Uganda Human Rights Commission
• Strengthen capacity to promptly investigate complaints of human rights violations.
• Strengthen its human rights monitoring mechanism.
Uganda People’s Defence Forces
• Stop holding suspects incommunicado and detaining non-military persons at military facilities.
• Investigate alleged extrajudicial killings, torture and illegal detention
• Investigate Chieftaincy of Military Intelligence (CMI) operatives over torture of suspects.
Uganda Police Force
• Promptly investigate rights violations and extrajudicial killings.
• Respect human rights and rule of law and end partiality in law enforcement, especially against Opposition.
• Investigate and hold officers to account over abuses at Nalufenya Police Station between 2016 and 2018.
• Stop use of excessive force in law enforcement.
Uganda Wildlife Authority
• Adopt human rights-based approaches to wildlife conservation particularly when dealing with local communities.

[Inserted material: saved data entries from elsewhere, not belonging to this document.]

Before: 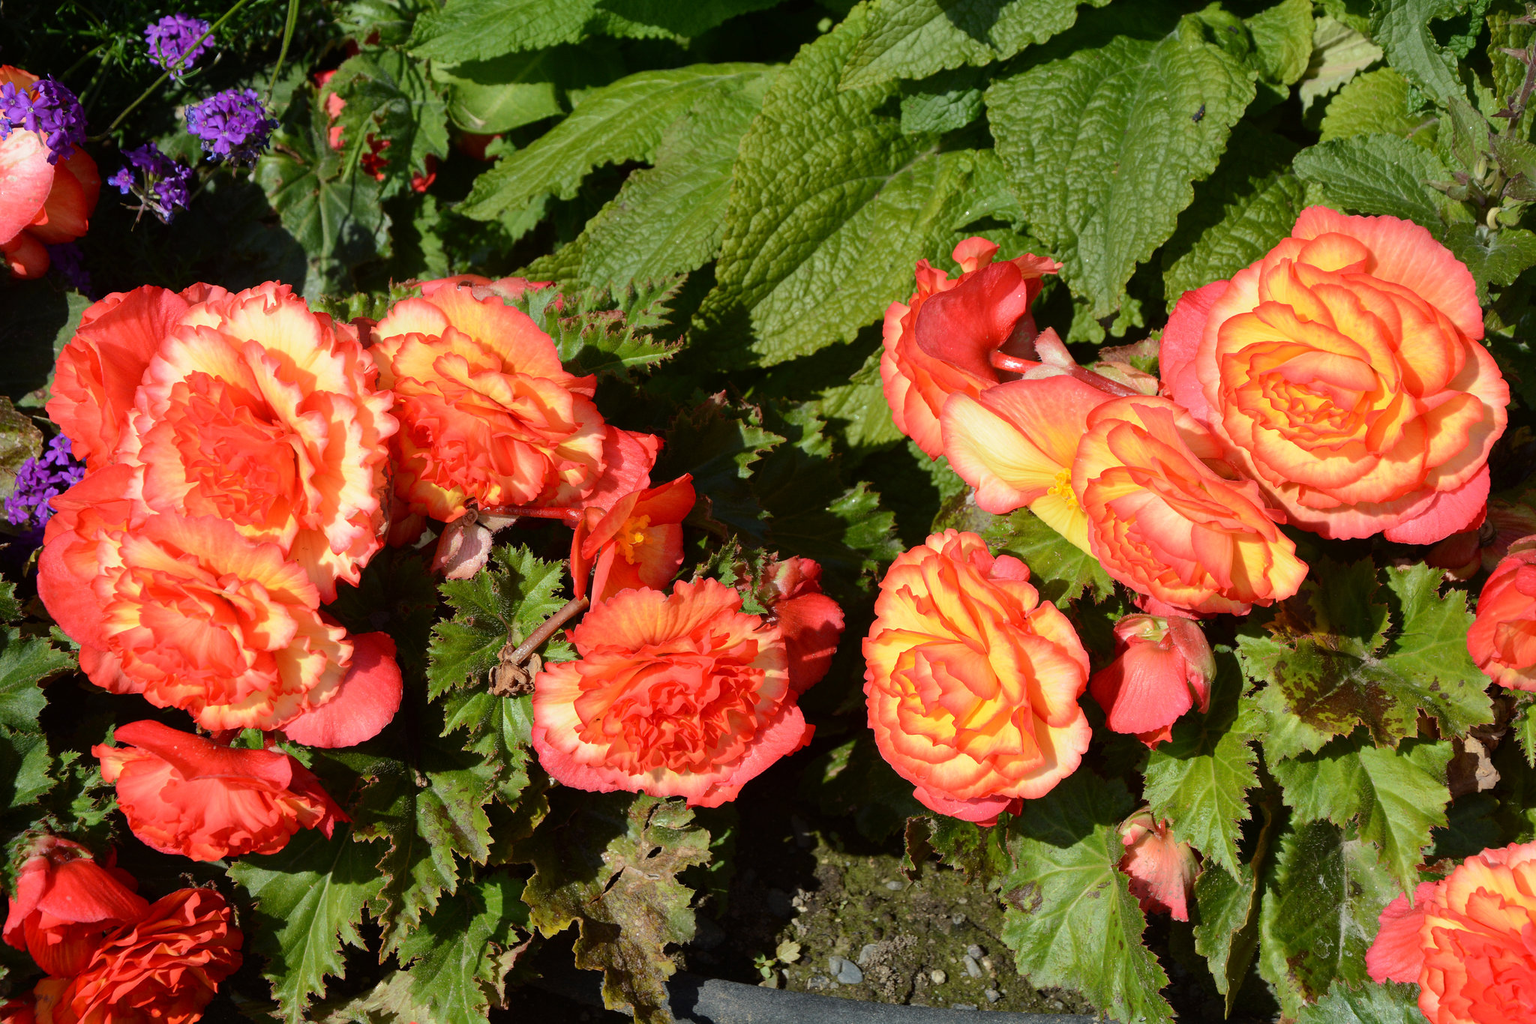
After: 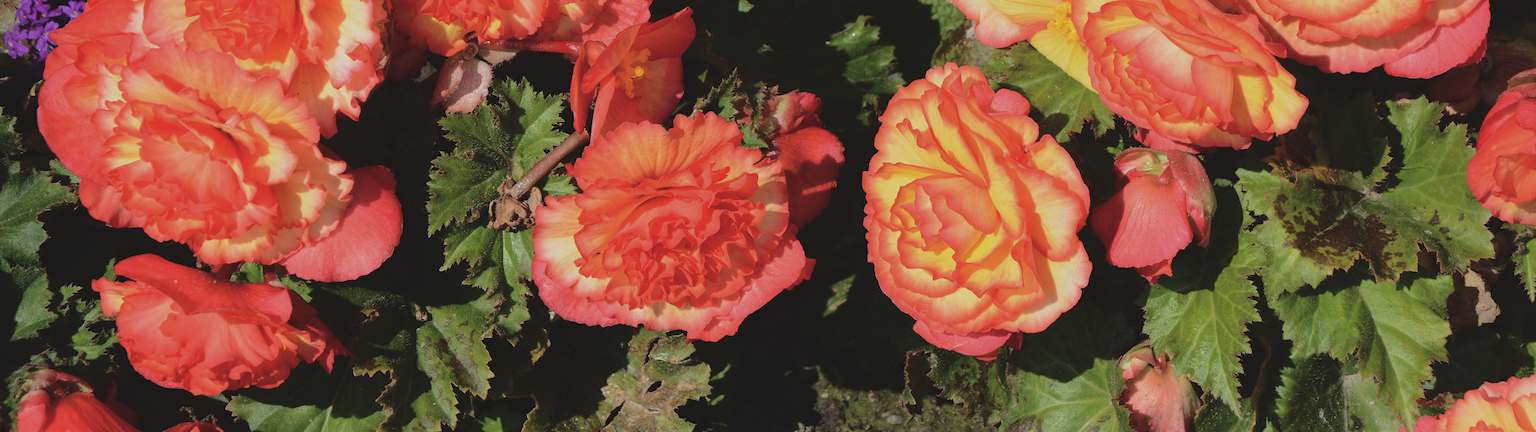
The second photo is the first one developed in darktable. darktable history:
crop: top 45.551%, bottom 12.262%
fill light: exposure -2 EV, width 8.6
exposure: black level correction -0.036, exposure -0.497 EV, compensate highlight preservation false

• Investigate rights abuses by staff documented in this report.
• Strengthen mechanisms for reporting and investigation of suspected misconduct of rangers.
• Prohibit rangers from reckless use of firearms.
• Bolster outreach initiatives to improve relations with communities neighbouring conservation areas.
• Work with district leadership on best use of 20 per cent share of gate collection revenue.
• Transparency in issuance of special (entry) permits for neighbouring communities to collect firewood, grass or other permissible resources.
Uganda Law Society
• Provide legal aid services to communities surrounding protected areas
• Lead the advocacy for the observance of rule of law in Uganda.
• Continue advocating the necessary reforms in the criminal justice system.
Development Partners
• Work with government and civil society to identify initiatives to support stronger respect and observance of civil and political rights in Uganda.
• Devote increased support to local NGOs and human rights defenders working in the area of civil and political rights so as to provide longer term support to promote locally generated solutions to human rights abuses.
• Promote regional equity in access to development assistance to build knowledge on human rights and mechanisms for redress, especially for persons in geographically distanced places.
Civil society organisations
• Increase awareness of rights holders on the law.
• Support rights violations victims through civil litigation, psycho-social support and counselling.
• Support law reform for better rights observance.
• Refrain from violence.
• Report human rights violations to the relevant authorities for redress.